## Stored data
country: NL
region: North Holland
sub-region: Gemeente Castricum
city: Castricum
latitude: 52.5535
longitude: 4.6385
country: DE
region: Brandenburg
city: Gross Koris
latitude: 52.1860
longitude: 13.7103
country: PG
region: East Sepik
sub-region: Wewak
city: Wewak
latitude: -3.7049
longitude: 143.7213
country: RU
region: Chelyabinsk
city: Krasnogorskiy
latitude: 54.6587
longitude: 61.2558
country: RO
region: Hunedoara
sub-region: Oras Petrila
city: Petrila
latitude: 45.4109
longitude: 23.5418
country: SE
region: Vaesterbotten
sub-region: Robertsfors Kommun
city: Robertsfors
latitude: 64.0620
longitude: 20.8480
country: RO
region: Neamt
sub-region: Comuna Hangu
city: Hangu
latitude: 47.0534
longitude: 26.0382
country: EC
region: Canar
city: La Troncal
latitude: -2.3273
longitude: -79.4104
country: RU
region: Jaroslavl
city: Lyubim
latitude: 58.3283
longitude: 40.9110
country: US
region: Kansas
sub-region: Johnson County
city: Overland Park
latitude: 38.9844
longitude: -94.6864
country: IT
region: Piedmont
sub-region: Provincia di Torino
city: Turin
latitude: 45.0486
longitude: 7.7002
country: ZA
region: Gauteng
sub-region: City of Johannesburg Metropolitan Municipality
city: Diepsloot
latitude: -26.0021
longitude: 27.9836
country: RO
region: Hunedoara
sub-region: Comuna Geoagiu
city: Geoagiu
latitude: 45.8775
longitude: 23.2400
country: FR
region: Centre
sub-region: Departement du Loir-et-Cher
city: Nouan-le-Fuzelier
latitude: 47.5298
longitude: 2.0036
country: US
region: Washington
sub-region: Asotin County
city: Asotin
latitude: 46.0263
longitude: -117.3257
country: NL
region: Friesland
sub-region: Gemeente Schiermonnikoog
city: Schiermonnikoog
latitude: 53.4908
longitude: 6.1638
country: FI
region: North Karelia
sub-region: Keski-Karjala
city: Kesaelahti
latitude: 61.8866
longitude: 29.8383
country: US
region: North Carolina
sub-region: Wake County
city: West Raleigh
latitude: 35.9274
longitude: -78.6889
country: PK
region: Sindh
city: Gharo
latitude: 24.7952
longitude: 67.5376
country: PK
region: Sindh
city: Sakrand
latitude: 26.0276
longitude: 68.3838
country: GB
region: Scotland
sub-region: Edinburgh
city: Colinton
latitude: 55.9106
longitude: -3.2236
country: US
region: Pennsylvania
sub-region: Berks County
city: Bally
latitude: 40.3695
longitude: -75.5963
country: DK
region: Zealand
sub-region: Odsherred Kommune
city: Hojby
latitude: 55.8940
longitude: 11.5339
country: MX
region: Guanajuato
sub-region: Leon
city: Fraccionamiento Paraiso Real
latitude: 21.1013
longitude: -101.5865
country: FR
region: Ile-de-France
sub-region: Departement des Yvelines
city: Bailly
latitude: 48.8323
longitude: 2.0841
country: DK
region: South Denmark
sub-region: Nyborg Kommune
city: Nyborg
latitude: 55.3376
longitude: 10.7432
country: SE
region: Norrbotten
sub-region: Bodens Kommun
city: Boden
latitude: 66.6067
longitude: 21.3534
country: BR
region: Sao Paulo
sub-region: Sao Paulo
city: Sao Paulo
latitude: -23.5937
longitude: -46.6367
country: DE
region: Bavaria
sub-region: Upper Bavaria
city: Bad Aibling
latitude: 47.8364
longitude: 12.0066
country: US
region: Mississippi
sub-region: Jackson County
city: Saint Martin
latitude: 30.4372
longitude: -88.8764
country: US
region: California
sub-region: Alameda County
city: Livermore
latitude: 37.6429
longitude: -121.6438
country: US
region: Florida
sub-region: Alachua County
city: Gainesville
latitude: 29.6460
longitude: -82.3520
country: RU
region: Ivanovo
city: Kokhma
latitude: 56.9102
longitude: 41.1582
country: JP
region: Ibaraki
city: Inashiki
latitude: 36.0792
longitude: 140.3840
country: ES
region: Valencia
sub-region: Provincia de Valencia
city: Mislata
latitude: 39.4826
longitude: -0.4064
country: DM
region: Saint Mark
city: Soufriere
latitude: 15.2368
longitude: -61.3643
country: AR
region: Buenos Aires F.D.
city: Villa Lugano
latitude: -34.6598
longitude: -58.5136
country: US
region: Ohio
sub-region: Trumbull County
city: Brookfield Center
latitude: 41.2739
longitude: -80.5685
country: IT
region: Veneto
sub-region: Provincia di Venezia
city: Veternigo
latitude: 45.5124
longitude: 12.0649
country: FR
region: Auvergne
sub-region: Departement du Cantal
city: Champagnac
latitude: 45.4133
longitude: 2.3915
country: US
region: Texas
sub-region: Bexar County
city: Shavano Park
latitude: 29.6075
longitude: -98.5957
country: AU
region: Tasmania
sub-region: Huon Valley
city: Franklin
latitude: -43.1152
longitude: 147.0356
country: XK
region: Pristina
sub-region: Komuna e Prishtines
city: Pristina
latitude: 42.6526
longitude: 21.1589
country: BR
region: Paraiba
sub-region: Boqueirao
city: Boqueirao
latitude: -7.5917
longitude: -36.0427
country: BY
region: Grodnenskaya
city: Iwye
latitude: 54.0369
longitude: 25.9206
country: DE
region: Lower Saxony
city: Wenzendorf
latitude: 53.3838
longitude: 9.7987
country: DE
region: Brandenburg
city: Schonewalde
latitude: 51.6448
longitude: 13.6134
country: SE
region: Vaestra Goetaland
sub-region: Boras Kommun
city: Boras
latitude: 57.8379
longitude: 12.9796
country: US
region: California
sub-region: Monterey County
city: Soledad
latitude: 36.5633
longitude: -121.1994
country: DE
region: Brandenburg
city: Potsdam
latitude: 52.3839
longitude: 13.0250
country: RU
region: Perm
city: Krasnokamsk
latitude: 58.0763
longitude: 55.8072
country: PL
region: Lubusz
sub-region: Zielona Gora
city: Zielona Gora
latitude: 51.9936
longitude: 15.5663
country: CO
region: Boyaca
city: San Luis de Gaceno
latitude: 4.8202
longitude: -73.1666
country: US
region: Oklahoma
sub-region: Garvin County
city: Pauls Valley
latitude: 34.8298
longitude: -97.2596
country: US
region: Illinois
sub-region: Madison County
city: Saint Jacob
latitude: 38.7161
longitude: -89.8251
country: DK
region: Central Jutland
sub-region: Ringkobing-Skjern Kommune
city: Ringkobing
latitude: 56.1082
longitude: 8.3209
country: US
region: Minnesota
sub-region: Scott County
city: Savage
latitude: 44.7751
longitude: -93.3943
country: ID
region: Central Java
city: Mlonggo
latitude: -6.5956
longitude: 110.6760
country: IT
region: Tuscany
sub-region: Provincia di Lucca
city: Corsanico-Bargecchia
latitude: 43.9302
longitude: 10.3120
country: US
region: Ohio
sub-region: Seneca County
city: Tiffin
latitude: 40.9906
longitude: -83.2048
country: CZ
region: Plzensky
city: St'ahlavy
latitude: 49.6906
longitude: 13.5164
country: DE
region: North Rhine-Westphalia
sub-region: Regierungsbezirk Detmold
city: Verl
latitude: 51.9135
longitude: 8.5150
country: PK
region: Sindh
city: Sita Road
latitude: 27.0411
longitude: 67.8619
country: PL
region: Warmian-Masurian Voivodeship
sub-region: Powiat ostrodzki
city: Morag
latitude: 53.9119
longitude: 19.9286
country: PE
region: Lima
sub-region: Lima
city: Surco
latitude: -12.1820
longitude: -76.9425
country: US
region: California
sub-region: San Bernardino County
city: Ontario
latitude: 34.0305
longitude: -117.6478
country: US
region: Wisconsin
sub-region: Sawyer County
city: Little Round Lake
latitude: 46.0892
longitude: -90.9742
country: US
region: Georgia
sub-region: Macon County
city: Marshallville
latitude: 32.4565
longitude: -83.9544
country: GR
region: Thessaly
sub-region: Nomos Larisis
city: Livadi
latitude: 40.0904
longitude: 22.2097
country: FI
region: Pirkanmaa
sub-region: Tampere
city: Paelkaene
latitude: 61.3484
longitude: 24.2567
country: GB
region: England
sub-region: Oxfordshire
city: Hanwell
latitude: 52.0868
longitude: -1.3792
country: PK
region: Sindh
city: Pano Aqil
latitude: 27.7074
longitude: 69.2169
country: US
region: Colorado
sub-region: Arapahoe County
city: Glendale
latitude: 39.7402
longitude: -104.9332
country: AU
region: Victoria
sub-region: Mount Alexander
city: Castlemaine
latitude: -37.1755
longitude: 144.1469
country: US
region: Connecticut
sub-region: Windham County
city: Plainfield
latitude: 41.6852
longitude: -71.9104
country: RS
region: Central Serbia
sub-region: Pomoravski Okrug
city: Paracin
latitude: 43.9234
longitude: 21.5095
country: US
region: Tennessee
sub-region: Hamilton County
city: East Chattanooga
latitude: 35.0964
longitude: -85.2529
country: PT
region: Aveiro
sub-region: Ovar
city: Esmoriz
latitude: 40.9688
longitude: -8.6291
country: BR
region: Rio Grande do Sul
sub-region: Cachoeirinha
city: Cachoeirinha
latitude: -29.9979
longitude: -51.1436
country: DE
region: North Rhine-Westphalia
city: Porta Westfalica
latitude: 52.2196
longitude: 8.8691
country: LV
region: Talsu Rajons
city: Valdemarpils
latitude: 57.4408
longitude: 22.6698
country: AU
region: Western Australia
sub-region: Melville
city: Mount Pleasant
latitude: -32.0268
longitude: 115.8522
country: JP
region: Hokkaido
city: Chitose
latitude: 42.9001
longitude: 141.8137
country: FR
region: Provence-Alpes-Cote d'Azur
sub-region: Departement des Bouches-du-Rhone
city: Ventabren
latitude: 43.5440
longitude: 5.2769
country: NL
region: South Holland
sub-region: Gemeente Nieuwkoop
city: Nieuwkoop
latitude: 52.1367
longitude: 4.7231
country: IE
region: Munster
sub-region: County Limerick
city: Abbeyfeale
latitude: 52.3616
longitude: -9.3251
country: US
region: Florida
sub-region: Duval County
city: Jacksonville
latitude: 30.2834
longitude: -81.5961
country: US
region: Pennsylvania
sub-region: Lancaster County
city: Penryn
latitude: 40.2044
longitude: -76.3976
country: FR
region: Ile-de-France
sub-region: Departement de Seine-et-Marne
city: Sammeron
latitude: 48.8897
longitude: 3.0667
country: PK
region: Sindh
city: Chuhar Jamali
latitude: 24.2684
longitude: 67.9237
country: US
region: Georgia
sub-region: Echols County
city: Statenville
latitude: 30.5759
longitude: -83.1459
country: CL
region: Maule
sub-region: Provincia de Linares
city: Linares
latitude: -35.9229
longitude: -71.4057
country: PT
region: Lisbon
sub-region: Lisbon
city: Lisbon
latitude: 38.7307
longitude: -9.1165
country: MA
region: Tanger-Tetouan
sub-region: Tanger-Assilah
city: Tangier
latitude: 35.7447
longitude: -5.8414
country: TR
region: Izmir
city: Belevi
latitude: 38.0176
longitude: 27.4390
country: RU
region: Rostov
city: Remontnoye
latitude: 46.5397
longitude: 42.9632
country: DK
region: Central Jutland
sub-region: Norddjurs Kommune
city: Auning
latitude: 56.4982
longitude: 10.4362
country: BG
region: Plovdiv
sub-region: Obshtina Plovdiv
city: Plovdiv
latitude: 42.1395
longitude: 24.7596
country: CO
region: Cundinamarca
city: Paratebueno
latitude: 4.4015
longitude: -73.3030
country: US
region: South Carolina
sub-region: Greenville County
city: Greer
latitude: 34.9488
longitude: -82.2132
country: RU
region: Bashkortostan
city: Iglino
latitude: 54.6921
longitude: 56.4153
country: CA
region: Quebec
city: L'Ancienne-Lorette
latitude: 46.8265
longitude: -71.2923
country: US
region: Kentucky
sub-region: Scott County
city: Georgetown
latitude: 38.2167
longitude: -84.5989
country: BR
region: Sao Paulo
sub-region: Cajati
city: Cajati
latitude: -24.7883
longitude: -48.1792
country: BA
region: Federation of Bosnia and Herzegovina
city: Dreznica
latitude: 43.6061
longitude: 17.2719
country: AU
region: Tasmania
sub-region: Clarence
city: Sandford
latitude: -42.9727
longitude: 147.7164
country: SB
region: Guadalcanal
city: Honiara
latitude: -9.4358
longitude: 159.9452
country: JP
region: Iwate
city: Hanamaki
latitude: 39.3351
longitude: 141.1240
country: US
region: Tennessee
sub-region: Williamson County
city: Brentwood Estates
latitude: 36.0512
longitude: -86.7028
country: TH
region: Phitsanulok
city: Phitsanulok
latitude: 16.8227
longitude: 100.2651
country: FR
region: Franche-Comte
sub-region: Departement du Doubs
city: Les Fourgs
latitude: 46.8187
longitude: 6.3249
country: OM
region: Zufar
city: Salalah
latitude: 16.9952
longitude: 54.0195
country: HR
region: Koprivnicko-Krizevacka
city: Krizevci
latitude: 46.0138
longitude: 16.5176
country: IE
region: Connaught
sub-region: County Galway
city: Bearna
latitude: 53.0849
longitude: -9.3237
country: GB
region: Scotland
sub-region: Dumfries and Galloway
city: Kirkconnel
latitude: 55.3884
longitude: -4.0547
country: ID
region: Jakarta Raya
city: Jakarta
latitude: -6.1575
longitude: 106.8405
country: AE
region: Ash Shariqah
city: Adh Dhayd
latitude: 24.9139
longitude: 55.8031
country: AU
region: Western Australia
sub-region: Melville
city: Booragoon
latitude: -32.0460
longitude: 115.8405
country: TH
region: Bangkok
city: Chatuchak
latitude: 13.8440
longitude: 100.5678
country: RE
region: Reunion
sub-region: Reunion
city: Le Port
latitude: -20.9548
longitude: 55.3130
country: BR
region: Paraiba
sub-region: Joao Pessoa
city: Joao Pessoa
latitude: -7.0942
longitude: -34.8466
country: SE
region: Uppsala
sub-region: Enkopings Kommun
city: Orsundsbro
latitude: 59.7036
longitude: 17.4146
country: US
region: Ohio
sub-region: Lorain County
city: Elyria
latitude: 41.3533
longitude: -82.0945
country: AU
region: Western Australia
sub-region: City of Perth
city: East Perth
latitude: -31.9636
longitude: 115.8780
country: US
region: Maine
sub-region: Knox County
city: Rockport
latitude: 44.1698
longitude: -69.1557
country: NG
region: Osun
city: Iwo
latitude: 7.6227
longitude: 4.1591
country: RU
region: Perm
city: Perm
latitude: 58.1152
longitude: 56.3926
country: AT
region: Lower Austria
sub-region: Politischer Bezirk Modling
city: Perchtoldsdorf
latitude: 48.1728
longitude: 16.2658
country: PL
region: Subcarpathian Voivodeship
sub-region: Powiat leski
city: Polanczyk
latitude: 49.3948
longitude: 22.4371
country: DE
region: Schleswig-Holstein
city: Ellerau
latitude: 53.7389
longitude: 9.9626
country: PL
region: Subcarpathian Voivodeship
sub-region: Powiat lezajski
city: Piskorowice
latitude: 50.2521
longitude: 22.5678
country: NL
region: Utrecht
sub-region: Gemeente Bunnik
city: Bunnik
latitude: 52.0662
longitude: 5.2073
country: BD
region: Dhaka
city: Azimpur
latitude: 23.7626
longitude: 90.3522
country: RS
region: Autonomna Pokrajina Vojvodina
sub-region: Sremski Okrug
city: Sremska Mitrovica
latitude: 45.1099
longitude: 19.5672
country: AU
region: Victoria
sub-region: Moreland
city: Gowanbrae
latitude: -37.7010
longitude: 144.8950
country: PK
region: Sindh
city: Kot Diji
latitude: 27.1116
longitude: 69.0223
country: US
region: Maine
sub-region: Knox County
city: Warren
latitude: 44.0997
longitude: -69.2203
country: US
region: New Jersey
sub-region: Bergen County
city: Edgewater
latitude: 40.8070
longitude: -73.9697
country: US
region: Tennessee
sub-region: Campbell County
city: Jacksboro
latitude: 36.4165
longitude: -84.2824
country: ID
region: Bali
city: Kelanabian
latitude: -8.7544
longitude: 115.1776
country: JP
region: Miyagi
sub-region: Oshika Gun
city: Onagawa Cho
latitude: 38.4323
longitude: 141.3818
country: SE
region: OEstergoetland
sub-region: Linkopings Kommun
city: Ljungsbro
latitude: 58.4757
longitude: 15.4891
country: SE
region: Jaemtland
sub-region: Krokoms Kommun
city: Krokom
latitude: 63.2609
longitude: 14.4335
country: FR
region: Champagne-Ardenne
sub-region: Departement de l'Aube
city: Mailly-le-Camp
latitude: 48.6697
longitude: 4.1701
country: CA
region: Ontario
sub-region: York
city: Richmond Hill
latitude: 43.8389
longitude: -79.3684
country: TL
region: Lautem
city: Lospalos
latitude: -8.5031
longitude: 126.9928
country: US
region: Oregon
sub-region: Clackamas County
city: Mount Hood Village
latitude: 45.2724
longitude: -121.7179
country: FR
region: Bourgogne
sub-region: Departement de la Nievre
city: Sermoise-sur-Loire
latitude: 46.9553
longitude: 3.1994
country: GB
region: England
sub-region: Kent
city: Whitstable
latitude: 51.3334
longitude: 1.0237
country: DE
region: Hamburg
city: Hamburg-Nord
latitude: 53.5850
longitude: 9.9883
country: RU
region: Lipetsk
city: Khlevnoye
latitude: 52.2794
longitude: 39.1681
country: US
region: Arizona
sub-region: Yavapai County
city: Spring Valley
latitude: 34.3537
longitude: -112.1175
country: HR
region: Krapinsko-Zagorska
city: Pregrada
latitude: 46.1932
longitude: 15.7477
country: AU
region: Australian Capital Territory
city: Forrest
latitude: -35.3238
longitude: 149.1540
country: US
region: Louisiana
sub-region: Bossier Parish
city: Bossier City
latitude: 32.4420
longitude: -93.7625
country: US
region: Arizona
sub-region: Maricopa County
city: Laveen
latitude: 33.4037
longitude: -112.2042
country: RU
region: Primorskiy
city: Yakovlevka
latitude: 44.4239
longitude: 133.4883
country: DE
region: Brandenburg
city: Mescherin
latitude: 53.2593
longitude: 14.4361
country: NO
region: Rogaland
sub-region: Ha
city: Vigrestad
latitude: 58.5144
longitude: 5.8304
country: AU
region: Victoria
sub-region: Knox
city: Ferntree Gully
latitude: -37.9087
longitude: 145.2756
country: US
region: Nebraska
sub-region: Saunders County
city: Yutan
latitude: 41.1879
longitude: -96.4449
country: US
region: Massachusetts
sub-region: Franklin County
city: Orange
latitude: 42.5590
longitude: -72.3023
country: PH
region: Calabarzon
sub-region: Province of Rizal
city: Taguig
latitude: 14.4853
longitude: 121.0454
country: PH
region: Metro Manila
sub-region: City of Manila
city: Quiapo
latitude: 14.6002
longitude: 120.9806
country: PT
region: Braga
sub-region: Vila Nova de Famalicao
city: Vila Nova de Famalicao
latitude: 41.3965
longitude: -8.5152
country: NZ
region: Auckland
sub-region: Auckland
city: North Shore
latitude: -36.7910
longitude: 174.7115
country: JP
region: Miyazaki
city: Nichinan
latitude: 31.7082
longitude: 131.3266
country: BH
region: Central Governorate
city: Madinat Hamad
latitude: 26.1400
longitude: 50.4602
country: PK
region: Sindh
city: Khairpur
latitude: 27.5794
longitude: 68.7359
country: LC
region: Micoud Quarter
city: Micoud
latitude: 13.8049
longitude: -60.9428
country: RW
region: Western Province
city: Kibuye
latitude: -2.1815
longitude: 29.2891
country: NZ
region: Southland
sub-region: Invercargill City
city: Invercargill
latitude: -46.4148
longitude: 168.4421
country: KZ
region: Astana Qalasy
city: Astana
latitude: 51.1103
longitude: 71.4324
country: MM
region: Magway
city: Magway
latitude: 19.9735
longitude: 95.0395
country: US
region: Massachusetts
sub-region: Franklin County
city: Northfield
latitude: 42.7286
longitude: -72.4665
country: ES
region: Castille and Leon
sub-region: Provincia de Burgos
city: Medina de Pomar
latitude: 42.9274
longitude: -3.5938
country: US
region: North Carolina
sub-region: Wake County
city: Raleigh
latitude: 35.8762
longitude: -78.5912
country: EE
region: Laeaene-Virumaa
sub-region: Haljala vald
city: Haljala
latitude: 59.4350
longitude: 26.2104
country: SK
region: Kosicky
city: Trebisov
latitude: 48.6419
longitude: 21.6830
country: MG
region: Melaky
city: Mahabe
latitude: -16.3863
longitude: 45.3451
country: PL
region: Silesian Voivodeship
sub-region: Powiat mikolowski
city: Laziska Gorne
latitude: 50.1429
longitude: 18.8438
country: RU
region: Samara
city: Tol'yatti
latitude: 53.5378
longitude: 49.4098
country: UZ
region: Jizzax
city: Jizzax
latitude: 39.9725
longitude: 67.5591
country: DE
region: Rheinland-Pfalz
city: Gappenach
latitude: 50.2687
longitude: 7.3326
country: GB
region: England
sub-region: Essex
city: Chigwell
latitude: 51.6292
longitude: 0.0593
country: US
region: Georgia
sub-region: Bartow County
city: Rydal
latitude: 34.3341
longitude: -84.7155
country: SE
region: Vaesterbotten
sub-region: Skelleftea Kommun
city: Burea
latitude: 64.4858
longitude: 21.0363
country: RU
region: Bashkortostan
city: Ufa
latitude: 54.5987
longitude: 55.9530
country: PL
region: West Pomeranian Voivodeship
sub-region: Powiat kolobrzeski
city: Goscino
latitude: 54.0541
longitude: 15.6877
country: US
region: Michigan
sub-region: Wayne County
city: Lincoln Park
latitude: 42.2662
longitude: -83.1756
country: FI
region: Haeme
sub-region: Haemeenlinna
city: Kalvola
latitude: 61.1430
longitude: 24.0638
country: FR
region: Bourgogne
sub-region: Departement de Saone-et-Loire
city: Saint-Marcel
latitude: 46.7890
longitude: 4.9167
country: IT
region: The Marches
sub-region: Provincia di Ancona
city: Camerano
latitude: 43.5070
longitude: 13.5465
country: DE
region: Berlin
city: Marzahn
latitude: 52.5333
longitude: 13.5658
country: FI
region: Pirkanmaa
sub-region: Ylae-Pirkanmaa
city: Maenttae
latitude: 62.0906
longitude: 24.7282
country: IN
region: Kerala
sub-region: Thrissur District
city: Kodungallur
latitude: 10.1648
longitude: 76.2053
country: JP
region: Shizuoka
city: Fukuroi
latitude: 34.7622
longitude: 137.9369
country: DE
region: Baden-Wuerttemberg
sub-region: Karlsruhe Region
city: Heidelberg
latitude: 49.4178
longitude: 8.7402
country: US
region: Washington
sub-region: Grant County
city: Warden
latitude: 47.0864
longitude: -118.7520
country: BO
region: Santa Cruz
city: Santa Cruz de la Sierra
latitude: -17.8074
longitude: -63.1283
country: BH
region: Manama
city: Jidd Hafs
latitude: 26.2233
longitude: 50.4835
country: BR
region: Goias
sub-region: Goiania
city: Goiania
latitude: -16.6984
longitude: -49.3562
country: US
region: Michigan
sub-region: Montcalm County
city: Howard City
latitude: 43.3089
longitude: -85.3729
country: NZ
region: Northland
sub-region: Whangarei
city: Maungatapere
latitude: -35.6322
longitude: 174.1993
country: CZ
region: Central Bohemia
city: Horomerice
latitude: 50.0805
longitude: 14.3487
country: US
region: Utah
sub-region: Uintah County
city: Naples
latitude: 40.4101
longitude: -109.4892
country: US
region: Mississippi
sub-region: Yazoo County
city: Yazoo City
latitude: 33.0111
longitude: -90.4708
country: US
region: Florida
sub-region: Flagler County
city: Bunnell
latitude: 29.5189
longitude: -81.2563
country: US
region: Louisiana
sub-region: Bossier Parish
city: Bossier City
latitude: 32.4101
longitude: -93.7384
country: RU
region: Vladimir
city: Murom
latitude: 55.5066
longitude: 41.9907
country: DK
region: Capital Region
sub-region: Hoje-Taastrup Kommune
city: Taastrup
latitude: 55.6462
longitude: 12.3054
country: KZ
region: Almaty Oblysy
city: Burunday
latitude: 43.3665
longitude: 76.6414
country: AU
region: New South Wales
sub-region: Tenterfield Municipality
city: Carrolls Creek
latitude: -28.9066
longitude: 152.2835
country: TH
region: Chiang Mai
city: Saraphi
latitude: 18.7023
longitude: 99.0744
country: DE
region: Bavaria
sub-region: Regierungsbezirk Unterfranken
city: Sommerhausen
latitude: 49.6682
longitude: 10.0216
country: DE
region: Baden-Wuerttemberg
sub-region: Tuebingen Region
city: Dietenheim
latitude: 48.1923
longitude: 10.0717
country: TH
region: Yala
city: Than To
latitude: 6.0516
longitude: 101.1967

## EXERCISE DESCRIPTION
Write out the lines above exactly, from the start of the items through the line containing "sub-region: Comuna Hangu", including that line.

## SOLUTION
country: NL
region: North Holland
sub-region: Gemeente Castricum
city: Castricum
latitude: 52.5535
longitude: 4.6385
country: DE
region: Brandenburg
city: Gross Koris
latitude: 52.1860
longitude: 13.7103
country: PG
region: East Sepik
sub-region: Wewak
city: Wewak
latitude: -3.7049
longitude: 143.7213
country: RU
region: Chelyabinsk
city: Krasnogorskiy
latitude: 54.6587
longitude: 61.2558
country: RO
region: Hunedoara
sub-region: Oras Petrila
city: Petrila
latitude: 45.4109
longitude: 23.5418
country: SE
region: Vaesterbotten
sub-region: Robertsfors Kommun
city: Robertsfors
latitude: 64.0620
longitude: 20.8480
country: RO
region: Neamt
sub-region: Comuna Hangu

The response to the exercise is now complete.